Reflections occur when light travels from one medium, such as air, into a second medium, in this case plastic. If the difference in their refractive index, which specifies how fast light travels in a particular material, is large — air has a refractive index of 1 and plastic 1.5 — then there will be a lot of reflection. The lowest index for a natural coating material such as magnesium fluoride or Teflon is about 1.3. The refractive index can be graded — slowly varied — between 1.3 and 1.5 by blending different materials, but the gap between 1.3 and 1 remains.

In a paper recently posted online ahead of print in the journal Nano Letters, Giebink and coauthors describe a new process to bridge the gap between Teflon and air. They used a sacrificial molecule to create nanoscale pores in evaporated Teflon, thereby creating a graded index Teflon-air film that fools light into seeing a smooth transition from 1 to 1.5, eliminating essentially all reflections.

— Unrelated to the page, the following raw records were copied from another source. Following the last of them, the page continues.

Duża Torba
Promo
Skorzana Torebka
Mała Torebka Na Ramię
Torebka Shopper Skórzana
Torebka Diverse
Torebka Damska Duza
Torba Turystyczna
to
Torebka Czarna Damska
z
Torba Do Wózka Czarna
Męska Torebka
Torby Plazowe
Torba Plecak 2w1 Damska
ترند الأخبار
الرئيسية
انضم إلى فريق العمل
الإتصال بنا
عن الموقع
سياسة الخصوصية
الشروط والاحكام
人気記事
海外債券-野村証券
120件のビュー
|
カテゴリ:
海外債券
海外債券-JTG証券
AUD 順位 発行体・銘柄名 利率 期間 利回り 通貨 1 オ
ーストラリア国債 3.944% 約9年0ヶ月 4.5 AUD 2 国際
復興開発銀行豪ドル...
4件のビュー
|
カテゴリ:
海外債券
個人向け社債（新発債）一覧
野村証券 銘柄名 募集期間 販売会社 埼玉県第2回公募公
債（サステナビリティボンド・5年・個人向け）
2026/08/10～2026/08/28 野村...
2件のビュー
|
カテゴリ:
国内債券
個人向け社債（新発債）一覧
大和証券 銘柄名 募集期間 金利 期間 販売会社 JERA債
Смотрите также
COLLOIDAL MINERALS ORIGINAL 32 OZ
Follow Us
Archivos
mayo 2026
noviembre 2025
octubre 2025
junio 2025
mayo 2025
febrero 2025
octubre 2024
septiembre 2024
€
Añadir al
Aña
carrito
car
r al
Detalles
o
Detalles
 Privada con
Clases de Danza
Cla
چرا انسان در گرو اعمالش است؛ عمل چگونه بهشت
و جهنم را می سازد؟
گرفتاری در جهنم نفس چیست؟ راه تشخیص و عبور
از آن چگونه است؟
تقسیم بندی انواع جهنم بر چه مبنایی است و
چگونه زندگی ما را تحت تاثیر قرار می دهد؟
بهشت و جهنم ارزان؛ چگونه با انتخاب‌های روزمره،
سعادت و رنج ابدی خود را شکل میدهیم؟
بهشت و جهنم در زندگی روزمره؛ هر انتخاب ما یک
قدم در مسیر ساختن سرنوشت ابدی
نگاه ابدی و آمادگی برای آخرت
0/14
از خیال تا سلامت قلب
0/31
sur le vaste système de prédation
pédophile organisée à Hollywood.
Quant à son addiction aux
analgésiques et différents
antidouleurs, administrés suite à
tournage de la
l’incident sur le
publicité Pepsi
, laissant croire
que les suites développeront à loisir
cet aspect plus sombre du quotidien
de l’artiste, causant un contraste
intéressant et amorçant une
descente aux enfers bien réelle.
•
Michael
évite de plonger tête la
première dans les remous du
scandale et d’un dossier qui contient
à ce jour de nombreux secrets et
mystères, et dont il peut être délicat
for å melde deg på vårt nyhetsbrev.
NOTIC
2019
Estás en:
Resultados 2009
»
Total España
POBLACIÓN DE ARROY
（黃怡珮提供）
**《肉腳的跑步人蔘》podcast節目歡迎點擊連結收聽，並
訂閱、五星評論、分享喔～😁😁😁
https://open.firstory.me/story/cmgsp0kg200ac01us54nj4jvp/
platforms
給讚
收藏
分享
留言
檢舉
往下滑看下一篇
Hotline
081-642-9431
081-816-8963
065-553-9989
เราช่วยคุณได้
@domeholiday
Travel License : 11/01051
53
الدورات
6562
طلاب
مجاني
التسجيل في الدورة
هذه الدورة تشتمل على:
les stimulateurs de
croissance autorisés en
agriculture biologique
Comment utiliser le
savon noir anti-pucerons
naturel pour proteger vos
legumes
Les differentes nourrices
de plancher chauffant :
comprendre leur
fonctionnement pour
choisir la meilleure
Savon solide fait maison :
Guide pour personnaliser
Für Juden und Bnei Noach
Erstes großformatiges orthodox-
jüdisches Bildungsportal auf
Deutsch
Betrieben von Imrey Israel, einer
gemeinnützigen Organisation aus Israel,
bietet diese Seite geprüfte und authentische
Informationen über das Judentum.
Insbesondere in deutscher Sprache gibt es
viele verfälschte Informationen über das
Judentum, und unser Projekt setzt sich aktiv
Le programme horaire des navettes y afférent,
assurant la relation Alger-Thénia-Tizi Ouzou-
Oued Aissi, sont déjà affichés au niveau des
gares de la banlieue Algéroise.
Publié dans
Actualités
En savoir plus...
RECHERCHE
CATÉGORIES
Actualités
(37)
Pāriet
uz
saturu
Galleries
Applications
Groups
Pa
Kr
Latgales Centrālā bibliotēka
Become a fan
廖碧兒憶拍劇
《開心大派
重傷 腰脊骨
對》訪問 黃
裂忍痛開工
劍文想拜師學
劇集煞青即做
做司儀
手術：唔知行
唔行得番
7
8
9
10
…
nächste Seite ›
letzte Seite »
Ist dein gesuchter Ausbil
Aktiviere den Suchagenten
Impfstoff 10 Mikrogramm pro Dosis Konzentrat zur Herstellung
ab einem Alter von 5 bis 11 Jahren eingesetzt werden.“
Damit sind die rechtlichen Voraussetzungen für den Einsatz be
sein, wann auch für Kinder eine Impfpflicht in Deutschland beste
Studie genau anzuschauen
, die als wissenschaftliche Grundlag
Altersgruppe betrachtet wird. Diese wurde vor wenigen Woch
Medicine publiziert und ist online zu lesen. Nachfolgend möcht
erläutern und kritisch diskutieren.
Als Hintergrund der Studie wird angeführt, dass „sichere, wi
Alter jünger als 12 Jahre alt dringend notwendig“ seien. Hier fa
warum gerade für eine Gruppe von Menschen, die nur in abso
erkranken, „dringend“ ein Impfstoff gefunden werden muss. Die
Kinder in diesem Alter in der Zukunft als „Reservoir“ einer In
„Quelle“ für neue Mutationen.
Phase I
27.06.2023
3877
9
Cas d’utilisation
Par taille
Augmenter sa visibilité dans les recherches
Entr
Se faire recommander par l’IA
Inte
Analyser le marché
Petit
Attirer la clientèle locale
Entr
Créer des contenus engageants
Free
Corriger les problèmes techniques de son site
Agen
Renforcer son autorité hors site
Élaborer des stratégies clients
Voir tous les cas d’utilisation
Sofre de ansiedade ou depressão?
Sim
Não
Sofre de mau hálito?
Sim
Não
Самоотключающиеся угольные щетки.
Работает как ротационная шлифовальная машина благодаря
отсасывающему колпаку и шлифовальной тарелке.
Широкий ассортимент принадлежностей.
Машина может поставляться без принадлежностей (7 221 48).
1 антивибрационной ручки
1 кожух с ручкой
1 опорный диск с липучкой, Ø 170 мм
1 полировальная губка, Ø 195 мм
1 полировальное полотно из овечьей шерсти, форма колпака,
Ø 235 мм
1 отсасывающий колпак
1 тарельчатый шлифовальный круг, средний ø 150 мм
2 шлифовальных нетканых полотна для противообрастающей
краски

The interesting thing about Teflon, which is a polymer, is when you heat it up in a crucible, the large polymer chains cleave into smaller fragments that are small enough to volatize and send up a vapor flux. When these land on a substrate they can repolymerize and form Teflon,” Giebink explained.

 

We’ve been interacting with a number of companies that are looking for improved antireflection coatings for plastic, and some of the applications have been surprising,” he said. “They range from eliminating glare from the plastic domes that protect security cameras to eliminating stray reflections inside virtual/augmented -reality headsets.”